FATF and associated problems
The truth is that FATF aims to institutionalise a legal approach that can enable an easy and systematic international surveillance of Iran’s banking system; which is impossible to achieve, as the regime will no longer be able to pay terrorists like Hezbollah; and will not be able to pay monthly salaries to its commanders (such as that of the Quds Force) either!
The regime has little time to decide on FATF
Considering the little time left for the regime’s decision-making, it cannot drag things on for too long.
On Saturday May 26th, Boroujerdi addressed this time limit, and stated: “we are dealing with a world that is based on clearly defined structures; so far, 188 countries have joined the Combating of Financing of Terrorism (CFT) convention…the FATF bill was issued before joining this convention got serious. Today, due to the special circumstances governing our country, as well as our corporations with the global banks, we must consider FATF very seriously. We have been exempted only temporarily, which means that we have very little time left to make up our mind”.
What if we don’t join FATF?!
The United States, “the Zionist Regime” (i.e., Israel), Saudi Arabia, and many other countries are looking to use this opportunity to create even more restrictions for Iran.
Boroujerdi has clearly acknowledged the urgency of this issue, and has also made it clear that if the regime does not take this opportunity to join CFT, international companies will subsequently cease their operations with us, and the regime will also face fundamental issues of even more serious natures.
The question is, how is the regime planning to tackle the issues revolving around US withdrawal from the Joint Comprehensive Plan of Action (JCPOA)?
The FATF and JCPOA
Since FATF is part of the JCPOA, the regime’s compliance with one, will make its alignment with the other essential.

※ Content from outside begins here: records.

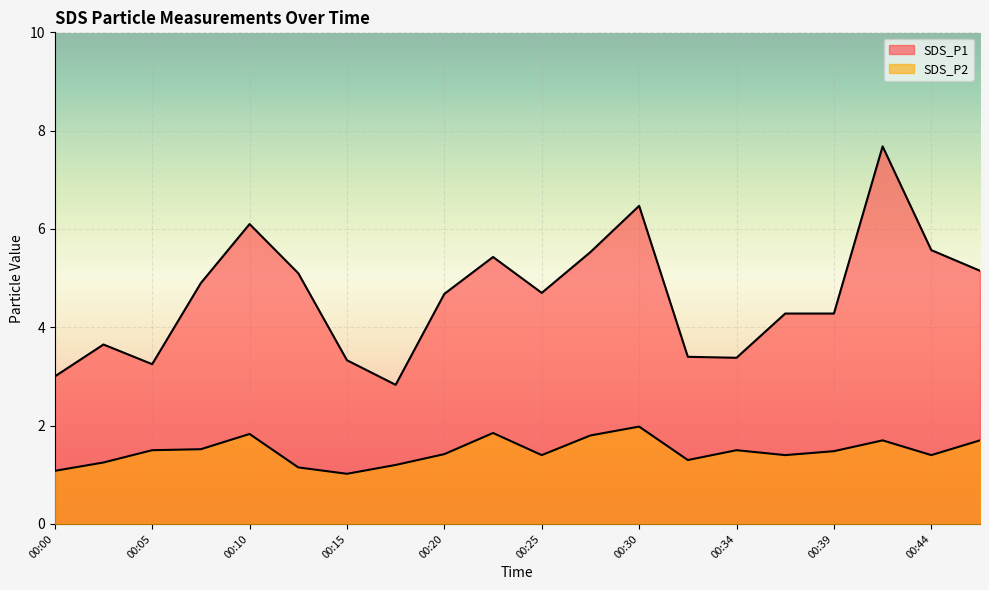

Which category has the highest value across all series?

00:42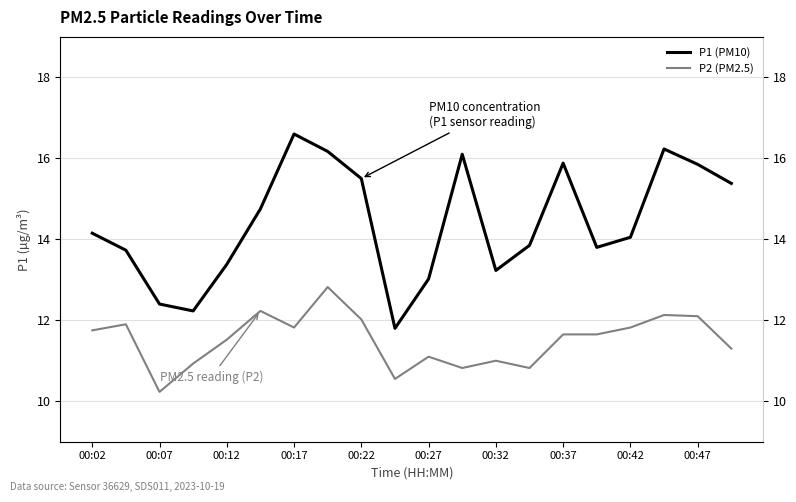

How many lines are shown in the chart?

2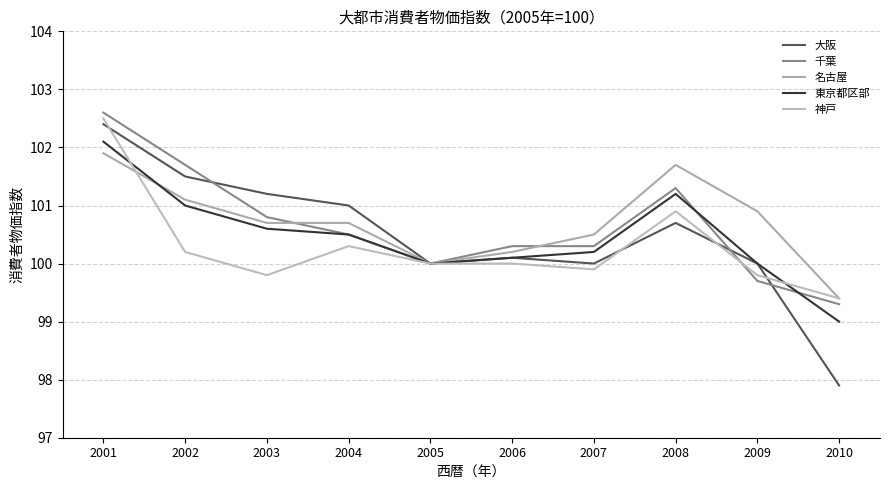

Reading left to right, list all the values displayed in this chart.

大阪: 2001=102.4	2002=101.5	2003=101.2	2004=101.0	2005=100.0	2006=100.1	2007=100.0	2008=100.7	2009=100.0	2010=97.9
千葉: 2001=102.6	2002=101.7	2003=100.8	2004=100.5	2005=100.0	2006=100.3	2007=100.3	2008=101.3	2009=99.7	2010=99.3
名古屋: 2001=101.9	2002=101.1	2003=100.7	2004=100.7	2005=100.0	2006=100.2	2007=100.5	2008=101.7	2009=100.9	2010=99.4
東京都区部: 2001=102.1	2002=101.0	2003=100.6	2004=100.5	2005=100.0	2006=100.1	2007=100.2	2008=101.2	2009=100.0	2010=99.0
神戸: 2001=102.5	2002=100.2	2003=99.8	2004=100.3	2005=100.0	2006=100.0	2007=99.9	2008=100.9	2009=99.8	2010=99.4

The regime is under a lot of pressure to address FATF immediately; and the government seems to be struggling in reaching a consensus.
If the regime decides to “budge” with regards to JCPOA, it must also comply with FATF within the allocated timeframe.
However, if the regime decides to willingly accept the sanctions and not comply with the deal, FATF will become irrelevant, meaning that the regime will no longer have to worry about approving it!
…a major turmoil that has now beset the regime.